The SEC complaint, filed in Manhattan Federal District Court, alleges that Structured Alpha’s lead portfolio manager, Gregoire P. Tournant, orchestrated the scheme to mislead investors. With the help of co-lead portfolio manager Trevor L. Taylor and portfolio manager Stephen G. Bond-Nelson, Tournant manipulated numerous financial reports and other information provided to investors to conceal the extent of the real risk. of Structured Alpha and the actual performance of the funds, the SEC alleges.
The SEC said defendants reduced losses under a stock market crash scenario in a risk report sent to investors from minus 42.1505489755747% to minus 4.1505489755747% by simply removing the number 2. In a In another example, the SEC said the defendants “smoothed” the performance data submitted. to investors by cutting one-day losses from minus 18.2607085709004% to minus 9.2607085709004%, halving the number 18.
When the 2020 COVID-related stock market crash happened, he revealed that AGI US and the defendants misled investors about the fund’s level of risk, as the fund suffered catastrophic losses and investors lost billions. The complaint further alleges that Tournant, Taylor and Bond-Nelson then made several efforts to conceal their wrongdoing from the SEC, including false testimony and meetings at vacant construction sites to discuss sending their assets to the stranger.

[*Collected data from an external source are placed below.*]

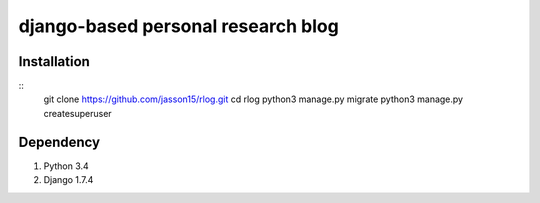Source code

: ===================================
django-based personal research blog
===================================


---------------
Installation
---------------
::
    git clone https://github.com/jasson15/rlog.git
    cd rlog
    python3 manage.py migrate
    python3 manage.py createsuperuser

--------------
Dependency
--------------

1) Python 3.4
2) Django 1.7.4
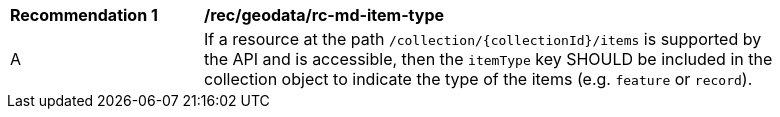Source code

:[[rec_geodata_rc-md-item-type]]
[width="90%",cols="2,6a"]
|===
^|*Recommendation {counter:rec-id}* |*/rec/geodata/rc-md-item-type* 
^|A |If a resource at the path `/collection/{collectionId}/items` is supported by the API and is accessible, then the `itemType` key SHOULD be included in the collection object to indicate the type of the items (e.g. `feature` or `record`).
|===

“From January 2016 to at least March 2020, the defendants lied about almost every aspect of a very complex investment strategy that they marketed to institutional investors, including pension funds managing savings- retirement of ordinary Americans. While they were able to solicit over $11 billion in investments by the end of 2019 and earn over $550 million in fees as a result of their lies, they lost over $5 billion in investment funds. investors when the market volatility of March 2020 revealed the true risk of their products,” said Gurbir S. Grewal, director of the SEC’s Division of Enforcement. “After the Structured Alpha Funds crash, the defendants continued their pattern of deception by lying to SEC staff, and their fraud would have gone unnoticed were it not for the persistence of SEC attorneys who pieced together the entire story. extent of the enormous fraud.”

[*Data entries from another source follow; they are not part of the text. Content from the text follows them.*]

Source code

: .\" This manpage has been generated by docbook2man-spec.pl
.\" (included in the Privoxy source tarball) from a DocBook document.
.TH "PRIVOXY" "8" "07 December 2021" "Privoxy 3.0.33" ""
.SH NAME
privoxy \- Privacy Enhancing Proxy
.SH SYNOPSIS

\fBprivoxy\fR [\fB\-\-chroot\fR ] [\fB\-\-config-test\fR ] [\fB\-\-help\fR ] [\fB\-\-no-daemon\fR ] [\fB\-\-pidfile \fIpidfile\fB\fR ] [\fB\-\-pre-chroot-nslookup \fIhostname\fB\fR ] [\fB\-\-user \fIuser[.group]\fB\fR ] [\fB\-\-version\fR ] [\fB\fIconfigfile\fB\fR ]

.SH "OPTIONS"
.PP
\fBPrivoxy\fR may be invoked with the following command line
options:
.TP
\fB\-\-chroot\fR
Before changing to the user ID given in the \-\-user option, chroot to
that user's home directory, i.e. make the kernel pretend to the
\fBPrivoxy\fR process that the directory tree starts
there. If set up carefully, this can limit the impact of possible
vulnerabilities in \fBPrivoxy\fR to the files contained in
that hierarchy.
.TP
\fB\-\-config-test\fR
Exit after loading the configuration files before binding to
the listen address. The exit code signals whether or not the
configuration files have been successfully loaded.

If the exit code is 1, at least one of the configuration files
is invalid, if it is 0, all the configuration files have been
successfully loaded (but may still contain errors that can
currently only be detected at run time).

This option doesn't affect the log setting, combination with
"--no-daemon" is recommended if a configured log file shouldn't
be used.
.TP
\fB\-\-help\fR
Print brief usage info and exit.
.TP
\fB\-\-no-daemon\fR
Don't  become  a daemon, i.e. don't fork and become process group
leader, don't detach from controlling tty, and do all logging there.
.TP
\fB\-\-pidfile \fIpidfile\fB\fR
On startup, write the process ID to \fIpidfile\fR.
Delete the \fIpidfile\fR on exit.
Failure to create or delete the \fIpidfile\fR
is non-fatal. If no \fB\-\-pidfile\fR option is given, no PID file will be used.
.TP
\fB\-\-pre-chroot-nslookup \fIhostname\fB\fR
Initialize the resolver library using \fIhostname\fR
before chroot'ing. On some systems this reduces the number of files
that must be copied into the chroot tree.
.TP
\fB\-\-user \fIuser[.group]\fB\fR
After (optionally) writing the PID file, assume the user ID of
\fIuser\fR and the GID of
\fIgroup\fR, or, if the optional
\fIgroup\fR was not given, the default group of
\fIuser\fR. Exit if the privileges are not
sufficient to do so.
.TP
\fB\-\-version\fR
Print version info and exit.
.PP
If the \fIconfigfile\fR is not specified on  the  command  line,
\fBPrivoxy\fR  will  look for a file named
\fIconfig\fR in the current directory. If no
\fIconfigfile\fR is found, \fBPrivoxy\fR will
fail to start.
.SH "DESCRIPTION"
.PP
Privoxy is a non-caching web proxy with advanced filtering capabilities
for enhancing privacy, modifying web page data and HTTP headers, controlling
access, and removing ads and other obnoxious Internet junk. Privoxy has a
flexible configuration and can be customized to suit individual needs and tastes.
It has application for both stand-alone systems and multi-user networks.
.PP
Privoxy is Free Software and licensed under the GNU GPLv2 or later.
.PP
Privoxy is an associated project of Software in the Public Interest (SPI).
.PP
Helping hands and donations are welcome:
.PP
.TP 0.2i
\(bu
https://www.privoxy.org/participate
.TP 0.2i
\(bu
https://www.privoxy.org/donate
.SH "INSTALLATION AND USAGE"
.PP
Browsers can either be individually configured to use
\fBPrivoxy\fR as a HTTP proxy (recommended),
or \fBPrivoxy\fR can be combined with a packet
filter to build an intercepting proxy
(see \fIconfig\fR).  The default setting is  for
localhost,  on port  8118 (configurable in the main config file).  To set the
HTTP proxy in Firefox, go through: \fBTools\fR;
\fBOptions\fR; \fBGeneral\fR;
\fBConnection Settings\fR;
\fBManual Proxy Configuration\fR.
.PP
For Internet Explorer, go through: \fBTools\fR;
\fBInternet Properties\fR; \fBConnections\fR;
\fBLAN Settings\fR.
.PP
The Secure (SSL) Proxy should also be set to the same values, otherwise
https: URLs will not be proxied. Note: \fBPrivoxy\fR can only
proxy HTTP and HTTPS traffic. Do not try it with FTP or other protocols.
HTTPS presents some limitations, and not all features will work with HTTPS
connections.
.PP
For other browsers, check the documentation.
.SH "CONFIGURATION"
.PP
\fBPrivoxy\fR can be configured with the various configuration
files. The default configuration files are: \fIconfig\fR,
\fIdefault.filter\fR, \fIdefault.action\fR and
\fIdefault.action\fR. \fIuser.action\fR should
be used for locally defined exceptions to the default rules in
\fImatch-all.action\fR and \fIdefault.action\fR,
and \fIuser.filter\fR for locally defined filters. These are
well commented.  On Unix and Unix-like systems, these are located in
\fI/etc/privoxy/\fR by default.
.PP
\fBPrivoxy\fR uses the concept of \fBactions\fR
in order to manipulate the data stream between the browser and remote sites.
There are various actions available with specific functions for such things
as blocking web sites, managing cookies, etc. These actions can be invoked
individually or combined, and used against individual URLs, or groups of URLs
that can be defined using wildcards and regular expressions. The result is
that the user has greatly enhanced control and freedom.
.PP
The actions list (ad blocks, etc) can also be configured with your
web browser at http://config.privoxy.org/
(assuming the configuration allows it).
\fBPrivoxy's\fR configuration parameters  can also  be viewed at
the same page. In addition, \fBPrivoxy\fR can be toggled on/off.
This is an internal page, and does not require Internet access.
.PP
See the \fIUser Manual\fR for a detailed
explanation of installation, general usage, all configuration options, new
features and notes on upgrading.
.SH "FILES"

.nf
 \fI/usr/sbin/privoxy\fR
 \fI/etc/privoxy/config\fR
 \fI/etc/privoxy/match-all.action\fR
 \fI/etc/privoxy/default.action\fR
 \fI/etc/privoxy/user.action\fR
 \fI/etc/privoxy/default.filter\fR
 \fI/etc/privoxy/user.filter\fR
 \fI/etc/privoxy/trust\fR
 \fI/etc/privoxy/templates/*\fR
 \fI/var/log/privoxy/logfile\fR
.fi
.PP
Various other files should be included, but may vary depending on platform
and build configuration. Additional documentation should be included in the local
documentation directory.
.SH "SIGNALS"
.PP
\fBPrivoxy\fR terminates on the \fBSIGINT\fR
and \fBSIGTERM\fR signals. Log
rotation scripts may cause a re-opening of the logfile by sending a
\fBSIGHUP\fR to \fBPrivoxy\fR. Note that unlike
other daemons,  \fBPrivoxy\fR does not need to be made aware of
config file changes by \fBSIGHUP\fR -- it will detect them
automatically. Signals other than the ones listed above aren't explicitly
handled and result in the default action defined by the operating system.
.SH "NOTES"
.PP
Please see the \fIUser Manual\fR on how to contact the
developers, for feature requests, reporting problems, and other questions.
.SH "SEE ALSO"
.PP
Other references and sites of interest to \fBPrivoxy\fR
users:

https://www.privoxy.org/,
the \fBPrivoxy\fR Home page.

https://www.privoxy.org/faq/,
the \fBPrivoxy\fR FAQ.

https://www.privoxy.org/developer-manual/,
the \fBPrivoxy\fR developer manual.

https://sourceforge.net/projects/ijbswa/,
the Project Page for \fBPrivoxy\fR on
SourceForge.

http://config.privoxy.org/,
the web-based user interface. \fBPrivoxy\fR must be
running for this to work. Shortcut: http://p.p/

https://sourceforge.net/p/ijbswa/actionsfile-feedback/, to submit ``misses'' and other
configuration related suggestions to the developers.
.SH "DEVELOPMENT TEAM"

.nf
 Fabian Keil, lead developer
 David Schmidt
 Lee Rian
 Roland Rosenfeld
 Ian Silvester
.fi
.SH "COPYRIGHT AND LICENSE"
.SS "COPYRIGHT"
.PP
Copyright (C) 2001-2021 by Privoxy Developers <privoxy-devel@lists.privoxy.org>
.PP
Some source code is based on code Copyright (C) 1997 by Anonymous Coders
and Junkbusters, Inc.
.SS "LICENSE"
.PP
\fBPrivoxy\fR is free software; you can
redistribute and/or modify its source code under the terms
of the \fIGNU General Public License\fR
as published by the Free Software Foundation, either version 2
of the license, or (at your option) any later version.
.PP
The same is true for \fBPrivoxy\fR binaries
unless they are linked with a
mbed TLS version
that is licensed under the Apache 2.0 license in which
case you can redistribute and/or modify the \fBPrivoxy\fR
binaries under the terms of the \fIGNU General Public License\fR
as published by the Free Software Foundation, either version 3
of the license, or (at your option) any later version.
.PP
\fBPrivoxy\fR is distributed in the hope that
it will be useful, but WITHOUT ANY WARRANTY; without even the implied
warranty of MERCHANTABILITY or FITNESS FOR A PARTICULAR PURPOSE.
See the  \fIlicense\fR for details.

AGI US admitted that its conduct violated federal securities laws and agreed to a cease and desist order, censure and payment of $315.2 million in restitution, $34 million in interest before judgment and a civil penalty of $675 million.
In addition, the SEC is seeking permanent injunctions, reimbursement plus interest and sanctions against Tournant, Taylor and Bond-Nelson. In addition, the complaint targets an officer and bar administrator against Tournant. Taylor and Bond-Nelson have accepted entry of partial judgments against them in which they consent to injunctive relief with monetary relief to be determined by the court in the future. Taylor and Bond-Nelson also agreed to associative bars and penny stock.

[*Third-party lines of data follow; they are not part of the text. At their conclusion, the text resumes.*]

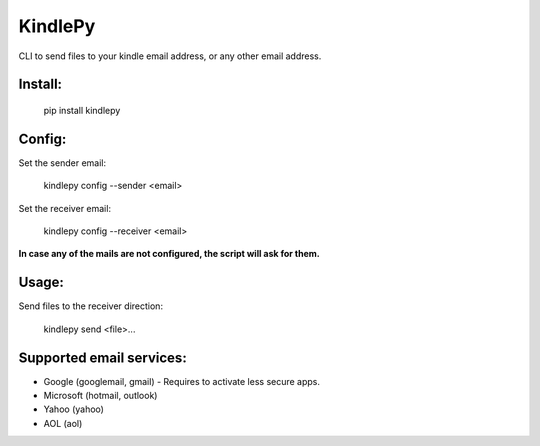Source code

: =========
KindlePy
=========

CLI to send files to your kindle email address, or any other email address.

Install:
---------
    pip install kindlepy

Config:
--------
Set the sender email:

    kindlepy config --sender <email>

Set the receiver email:

    kindlepy config --receiver <email>

**In case any of the mails are not configured, the script will ask for them.**

Usage:
-------
Send files to the receiver direction:

    kindlepy send <file>...


Supported email services:
--------------------------
- Google (googlemail, gmail) - Requires to activate less secure apps.
- Microsoft (hotmail, outlook)
- Yahoo (yahoo)
- AOL (aol)
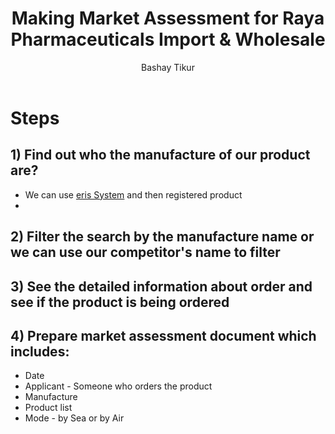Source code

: #+TITLE: Making Market Assessment for Raya Pharmaceuticals Import & Wholesale
#+AUTHOR: Bashay Tikur

* Steps
** 1) Find out who the manufacture of our product are?
- We can use [[https://www.eris.efda.gov.et][eris System]] and then registered product
- 
** 2) Filter the search by the manufacture name or we can use our competitor's name to filter
** 3) See the detailed information about order and see if the product is being ordered
** 4) Prepare market assessment document which includes:
- Date
- Applicant - Someone who orders the product
- Manufacture
- Product list
- Mode - by Sea or by Air
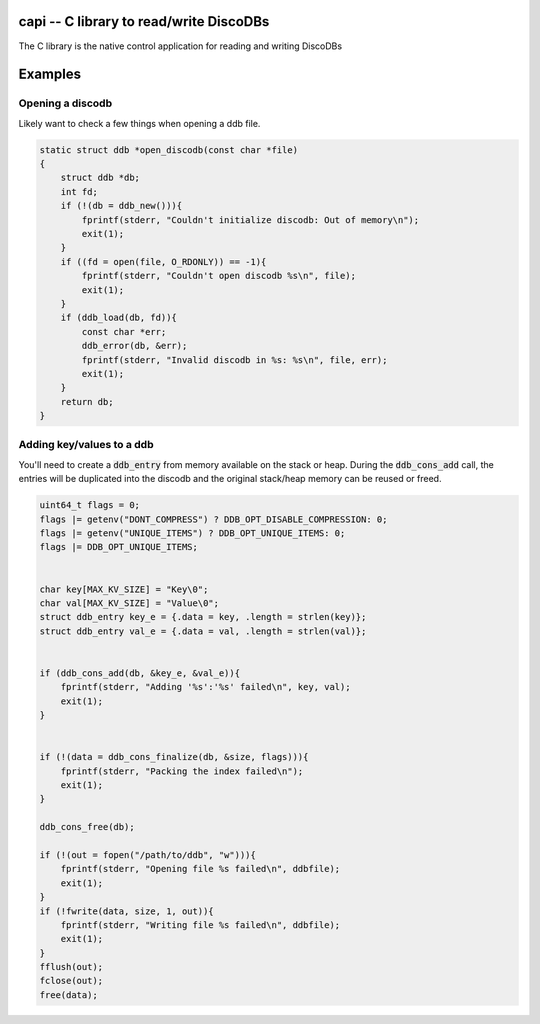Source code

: 
.. capi:

capi -- C library to read/write DiscoDBs
====================================================================

The C library is the native control application for reading and writing DiscoDBs


Examples
========

Opening a discodb
------------------
Likely want to check a few things when opening a ddb file.


.. code-block:: c

    static struct ddb *open_discodb(const char *file)
    {
        struct ddb *db;
        int fd;
        if (!(db = ddb_new())){
            fprintf(stderr, "Couldn't initialize discodb: Out of memory\n");
            exit(1);
        }
        if ((fd = open(file, O_RDONLY)) == -1){
            fprintf(stderr, "Couldn't open discodb %s\n", file);
            exit(1);
        }
        if (ddb_load(db, fd)){
            const char *err;
            ddb_error(db, &err);
            fprintf(stderr, "Invalid discodb in %s: %s\n", file, err);
            exit(1);
        }
        return db;
    }



Adding key/values to a ddb
--------------------------

You'll need to create a :code:`ddb_entry` from memory available on the stack or heap.  During the :code:`ddb_cons_add` call, the entries will be duplicated into the discodb and the original stack/heap memory can be reused or freed.


.. code-block:: c

    uint64_t flags = 0;
    flags |= getenv("DONT_COMPRESS") ? DDB_OPT_DISABLE_COMPRESSION: 0;
    flags |= getenv("UNIQUE_ITEMS") ? DDB_OPT_UNIQUE_ITEMS: 0;
    flags |= DDB_OPT_UNIQUE_ITEMS;


    char key[MAX_KV_SIZE] = "Key\0";
    char val[MAX_KV_SIZE] = "Value\0";
    struct ddb_entry key_e = {.data = key, .length = strlen(key)};
    struct ddb_entry val_e = {.data = val, .length = strlen(val)};


    if (ddb_cons_add(db, &key_e, &val_e)){
        fprintf(stderr, "Adding '%s':'%s' failed\n", key, val);
        exit(1);
    }


    if (!(data = ddb_cons_finalize(db, &size, flags))){
        fprintf(stderr, "Packing the index failed\n");
        exit(1);
    }

    ddb_cons_free(db);

    if (!(out = fopen("/path/to/ddb", "w"))){
        fprintf(stderr, "Opening file %s failed\n", ddbfile);
        exit(1);
    }
    if (!fwrite(data, size, 1, out)){
        fprintf(stderr, "Writing file %s failed\n", ddbfile);
        exit(1);
    }
    fflush(out);
    fclose(out);
    free(data);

Additionally, AGI US is not permitted to provide advisory services to US-registered investment funds for the next 10 years, with a brief period to transfer such services to another investment adviser.
In parallel criminal proceedings, the U.S. Attorney’s Office for the Southern District of New York today announced criminal charges for similar conduct against AGI US, Tournant, Taylor and Bond-Nelson. AGI US, Taylor and Bond-Nelson have agreed to plead guilty.